Durante la missone di Apollo 13 si recò al controllo di missione e sviluppò procedure di risparmio energetico in modo che il veicolo potesse rientrare nell'atmosfera, salvando le vite di Lovell, Swigert e Haise.

Verona davanti alla televisione

L'odissea nello spazio tenne il pianeta con il fiato sospeso. Il 17 aprile L'Arena titola: «Rientrano, il mondo in ansia». In quella prima pagina c'era anche un'altra tragica notizia: sessantotto bambini uccisi da una slavina che si era abbattuta in Alta Savoia, in Francia, su un sanatorio.

Quel disastro, a Roc des Fiz, costò la vita a 72 persone. Il giorno dopo però la notizia che catalizza l'attenzione è un'altra.

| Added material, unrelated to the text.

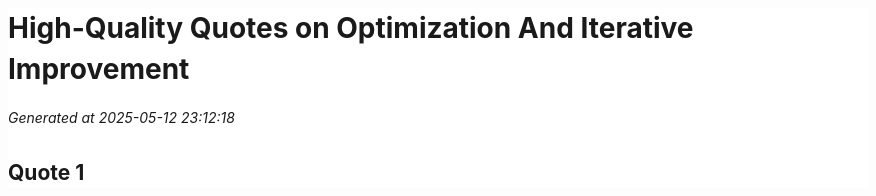 # High-Quality Quotes on Optimization And Iterative Improvement

*Generated at 2025-05-12 23:12:18*

## Quote 1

Sabato 18 aprile L'Arena in prima pagina titola: «Tre uomini hanno vinto»: «Con un perfetto ammaraggio nel Pacifico si è concluso lo sfortunato volo di Apollo 13». «Esplosione di gioia a Houston e in tutto il mondo».

Anche i veronesi seguirono in diretta lo «splashdown» del modulo spaziale. A Palazzo Barbieri il sindaco Renato Gozzi assiste al rientro davanti al televisore installato in Sala Arazzi assieme al vicesindaco e agli assessori. «Ciascuno di noi», disse, «ha trepidato per i tre cosmonauti e ha accolto con un spirito di sollievo la notizia che sono stati recuperati sani e salvi. Ma a me pare che questa spedizione nello spazio ci abbia detto qualcosa che vale la pensa sottolineare: ci ha fatto sentire quei tre astronauti vicini a noi, uomini come noi».

In Curia il vescovo Giuseppe Carraro pregò: «Trepidazione, angoscia, speranza, attesa, ammirazione: ecco i sentimenti umani che si sono alternati nel cuore di tutti in questi giorni. In corrispondenza con l'invito tanto caloroso del Santo Padre, abbiamo intensamente pregato per i tre astronauti e per le loro famiglie. Un segno confortante è emerso di fronte a questi trepidi giorni: l'incontro solidale degli uomini di fronte al pericolo di tre fratelli vaganti nello spazio».